%%

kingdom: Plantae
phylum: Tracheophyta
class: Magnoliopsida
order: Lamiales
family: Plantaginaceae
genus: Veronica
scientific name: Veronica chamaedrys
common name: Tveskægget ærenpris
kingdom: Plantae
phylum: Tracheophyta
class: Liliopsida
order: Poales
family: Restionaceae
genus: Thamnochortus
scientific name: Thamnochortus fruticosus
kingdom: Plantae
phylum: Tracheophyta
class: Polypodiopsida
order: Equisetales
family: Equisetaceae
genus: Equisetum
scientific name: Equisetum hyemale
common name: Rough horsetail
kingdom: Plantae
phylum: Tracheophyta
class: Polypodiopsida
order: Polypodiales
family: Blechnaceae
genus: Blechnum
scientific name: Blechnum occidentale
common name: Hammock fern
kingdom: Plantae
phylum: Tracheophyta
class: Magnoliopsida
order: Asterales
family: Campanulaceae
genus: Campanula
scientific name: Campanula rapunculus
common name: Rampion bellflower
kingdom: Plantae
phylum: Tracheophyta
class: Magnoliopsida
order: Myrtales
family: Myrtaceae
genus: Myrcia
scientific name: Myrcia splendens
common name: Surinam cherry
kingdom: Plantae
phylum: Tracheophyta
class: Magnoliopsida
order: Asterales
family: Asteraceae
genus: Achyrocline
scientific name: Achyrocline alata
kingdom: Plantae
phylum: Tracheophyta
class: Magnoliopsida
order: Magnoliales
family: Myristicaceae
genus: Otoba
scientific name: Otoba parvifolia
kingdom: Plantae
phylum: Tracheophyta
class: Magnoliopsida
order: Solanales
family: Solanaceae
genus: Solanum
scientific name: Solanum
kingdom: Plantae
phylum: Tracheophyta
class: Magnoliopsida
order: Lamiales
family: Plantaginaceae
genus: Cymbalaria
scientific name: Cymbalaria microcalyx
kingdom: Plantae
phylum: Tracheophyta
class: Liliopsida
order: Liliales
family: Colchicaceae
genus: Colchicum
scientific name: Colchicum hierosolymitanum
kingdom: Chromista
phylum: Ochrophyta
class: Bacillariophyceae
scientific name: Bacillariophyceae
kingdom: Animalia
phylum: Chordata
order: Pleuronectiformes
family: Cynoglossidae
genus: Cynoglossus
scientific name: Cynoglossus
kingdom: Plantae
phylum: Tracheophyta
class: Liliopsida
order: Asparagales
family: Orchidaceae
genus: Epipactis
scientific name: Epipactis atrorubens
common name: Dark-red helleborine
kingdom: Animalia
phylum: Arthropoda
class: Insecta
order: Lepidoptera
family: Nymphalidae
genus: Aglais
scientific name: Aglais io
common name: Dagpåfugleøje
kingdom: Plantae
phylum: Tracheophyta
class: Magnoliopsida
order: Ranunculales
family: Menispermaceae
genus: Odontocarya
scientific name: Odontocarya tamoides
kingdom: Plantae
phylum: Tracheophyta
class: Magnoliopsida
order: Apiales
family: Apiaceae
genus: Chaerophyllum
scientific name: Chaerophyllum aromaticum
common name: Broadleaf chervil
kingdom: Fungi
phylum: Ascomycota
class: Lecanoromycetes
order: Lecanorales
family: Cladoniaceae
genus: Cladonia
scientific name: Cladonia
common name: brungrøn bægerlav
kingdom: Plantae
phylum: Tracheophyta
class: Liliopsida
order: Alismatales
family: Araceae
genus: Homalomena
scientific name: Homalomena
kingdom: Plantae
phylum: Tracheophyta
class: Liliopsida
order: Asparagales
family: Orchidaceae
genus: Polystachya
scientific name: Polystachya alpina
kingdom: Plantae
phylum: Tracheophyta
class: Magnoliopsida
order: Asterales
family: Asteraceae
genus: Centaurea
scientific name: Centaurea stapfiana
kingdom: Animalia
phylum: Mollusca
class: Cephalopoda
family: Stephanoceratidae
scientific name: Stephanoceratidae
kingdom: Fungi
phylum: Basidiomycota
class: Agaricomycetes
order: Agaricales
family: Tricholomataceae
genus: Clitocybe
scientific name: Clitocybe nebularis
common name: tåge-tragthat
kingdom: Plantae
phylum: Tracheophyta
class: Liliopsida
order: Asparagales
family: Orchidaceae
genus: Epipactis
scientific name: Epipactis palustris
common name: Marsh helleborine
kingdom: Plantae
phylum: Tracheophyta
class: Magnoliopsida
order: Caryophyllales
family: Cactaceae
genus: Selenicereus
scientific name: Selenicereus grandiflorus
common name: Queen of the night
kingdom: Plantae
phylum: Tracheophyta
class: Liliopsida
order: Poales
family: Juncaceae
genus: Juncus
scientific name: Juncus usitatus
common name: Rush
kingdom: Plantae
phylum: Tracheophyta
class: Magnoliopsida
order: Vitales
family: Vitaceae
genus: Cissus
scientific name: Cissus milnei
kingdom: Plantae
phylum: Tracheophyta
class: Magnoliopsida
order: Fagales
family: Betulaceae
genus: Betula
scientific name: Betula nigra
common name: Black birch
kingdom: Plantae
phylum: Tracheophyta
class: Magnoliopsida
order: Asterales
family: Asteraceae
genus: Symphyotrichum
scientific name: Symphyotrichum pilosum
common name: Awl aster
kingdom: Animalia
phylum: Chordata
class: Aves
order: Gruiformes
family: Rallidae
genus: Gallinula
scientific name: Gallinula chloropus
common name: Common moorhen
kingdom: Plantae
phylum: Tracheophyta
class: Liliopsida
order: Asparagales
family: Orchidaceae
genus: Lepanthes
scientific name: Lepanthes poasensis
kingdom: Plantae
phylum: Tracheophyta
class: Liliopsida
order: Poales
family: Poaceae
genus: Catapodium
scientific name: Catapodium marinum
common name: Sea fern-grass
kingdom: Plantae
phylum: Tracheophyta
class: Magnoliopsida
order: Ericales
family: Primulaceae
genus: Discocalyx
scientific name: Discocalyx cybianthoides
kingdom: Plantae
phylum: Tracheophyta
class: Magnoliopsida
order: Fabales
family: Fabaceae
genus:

%%

* Requirement:
Rewrite all of the rows above, changing every "common name" to "vernacular name" and keeping everything else the same.

* Written solution:
kingdom: Plantae
phylum: Tracheophyta
class: Magnoliopsida
order: Lamiales
family: Plantaginaceae
genus: Veronica
scientific name: Veronica chamaedrys
vernacular name: Tveskægget ærenpris
kingdom: Plantae
phylum: Tracheophyta
class: Liliopsida
order: Poales
family: Restionaceae
genus: Thamnochortus
scientific name: Thamnochortus fruticosus
kingdom: Plantae
phylum: Tracheophyta
class: Polypodiopsida
order: Equisetales
family: Equisetaceae
genus: Equisetum
scientific name: Equisetum hyemale
vernacular name: Rough horsetail
kingdom: Plantae
phylum: Tracheophyta
class: Polypodiopsida
order: Polypodiales
family: Blechnaceae
genus: Blechnum
scientific name: Blechnum occidentale
vernacular name: Hammock fern
kingdom: Plantae
phylum: Tracheophyta
class: Magnoliopsida
order: Asterales
family: Campanulaceae
genus: Campanula
scientific name: Campanula rapunculus
vernacular name: Rampion bellflower
kingdom: Plantae
phylum: Tracheophyta
class: Magnoliopsida
order: Myrtales
family: Myrtaceae
genus: Myrcia
scientific name: Myrcia splendens
vernacular name: Surinam cherry
kingdom: Plantae
phylum: Tracheophyta
class: Magnoliopsida
order: Asterales
family: Asteraceae
genus: Achyrocline
scientific name: Achyrocline alata
kingdom: Plantae
phylum: Tracheophyta
class: Magnoliopsida
order: Magnoliales
family: Myristicaceae
genus: Otoba
scientific name: Otoba parvifolia
kingdom: Plantae
phylum: Tracheophyta
class: Magnoliopsida
order: Solanales
family: Solanaceae
genus: Solanum
scientific name: Solanum
kingdom: Plantae
phylum: Tracheophyta
class: Magnoliopsida
order: Lamiales
family: Plantaginaceae
genus: Cymbalaria
scientific name: Cymbalaria microcalyx
kingdom: Plantae
phylum: Tracheophyta
class: Liliopsida
order: Liliales
family: Colchicaceae
genus: Colchicum
scientific name: Colchicum hierosolymitanum
kingdom: Chromista
phylum: Ochrophyta
class: Bacillariophyceae
scientific name: Bacillariophyceae
kingdom: Animalia
phylum: Chordata
order: Pleuronectiformes
family: Cynoglossidae
genus: Cynoglossus
scientific name: Cynoglossus
kingdom: Plantae
phylum: Tracheophyta
class: Liliopsida
order: Asparagales
family: Orchidaceae
genus: Epipactis
scientific name: Epipactis atrorubens
vernacular name: Dark-red helleborine
kingdom: Animalia
phylum: Arthropoda
class: Insecta
order: Lepidoptera
family: Nymphalidae
genus: Aglais
scientific name: Aglais io
vernacular name: Dagpåfugleøje
kingdom: Plantae
phylum: Tracheophyta
class: Magnoliopsida
order: Ranunculales
family: Menispermaceae
genus: Odontocarya
scientific name: Odontocarya tamoides
kingdom: Plantae
phylum: Tracheophyta
class: Magnoliopsida
order: Apiales
family: Apiaceae
genus: Chaerophyllum
scientific name: Chaerophyllum aromaticum
vernacular name: Broadleaf chervil
kingdom: Fungi
phylum: Ascomycota
class: Lecanoromycetes
order: Lecanorales
family: Cladoniaceae
genus: Cladonia
scientific name: Cladonia
vernacular name: brungrøn bægerlav
kingdom: Plantae
phylum: Tracheophyta
class: Liliopsida
order: Alismatales
family: Araceae
genus: Homalomena
scientific name: Homalomena
kingdom: Plantae
phylum: Tracheophyta
class: Liliopsida
order: Asparagales
family: Orchidaceae
genus: Polystachya
scientific name: Polystachya alpina
kingdom: Plantae
phylum: Tracheophyta
class: Magnoliopsida
order: Asterales
family: Asteraceae
genus: Centaurea
scientific name: Centaurea stapfiana
kingdom: Animalia
phylum: Mollusca
class: Cephalopoda
family: Stephanoceratidae
scientific name: Stephanoceratidae
kingdom: Fungi
phylum: Basidiomycota
class: Agaricomycetes
order: Agaricales
family: Tricholomataceae
genus: Clitocybe
scientific name: Clitocybe nebularis
vernacular name: tåge-tragthat
kingdom: Plantae
phylum: Tracheophyta
class: Liliopsida
order: Asparagales
family: Orchidaceae
genus: Epipactis
scientific name: Epipactis palustris
vernacular name: Marsh helleborine
kingdom: Plantae
phylum: Tracheophyta
class: Magnoliopsida
order: Caryophyllales
family: Cactaceae
genus: Selenicereus
scientific name: Selenicereus grandiflorus
vernacular name: Queen of the night
kingdom: Plantae
phylum: Tracheophyta
class: Liliopsida
order: Poales
family: Juncaceae
genus: Juncus
scientific name: Juncus usitatus
vernacular name: Rush
kingdom: Plantae
phylum: Tracheophyta
class: Magnoliopsida
order: Vitales
family: Vitaceae
genus: Cissus
scientific name: Cissus milnei
kingdom: Plantae
phylum: Tracheophyta
class: Magnoliopsida
order: Fagales
family: Betulaceae
genus: Betula
scientific name: Betula nigra
vernacular name: Black birch
kingdom: Plantae
phylum: Tracheophyta
class: Magnoliopsida
order: Asterales
family: Asteraceae
genus: Symphyotrichum
scientific name: Symphyotrichum pilosum
vernacular name: Awl aster
kingdom: Animalia
phylum: Chordata
class: Aves
order: Gruiformes
family: Rallidae
genus: Gallinula
scientific name: Gallinula chloropus
vernacular name: Common moorhen
kingdom: Plantae
phylum: Tracheophyta
class: Liliopsida
order: Asparagales
family: Orchidaceae
genus: Lepanthes
scientific name: Lepanthes poasensis
kingdom: Plantae
phylum: Tracheophyta
class: Liliopsida
order: Poales
family: Poaceae
genus: Catapodium
scientific name: Catapodium marinum
vernacular name: Sea fern-grass
kingdom: Plantae
phylum: Tracheophyta
class: Magnoliopsida
order: Ericales
family: Primulaceae
genus: Discocalyx
scientific name: Discocalyx cybianthoides
kingdom: Plantae
phylum: Tracheophyta
class: Magnoliopsida
order: Fabales
family: Fabaceae
genus:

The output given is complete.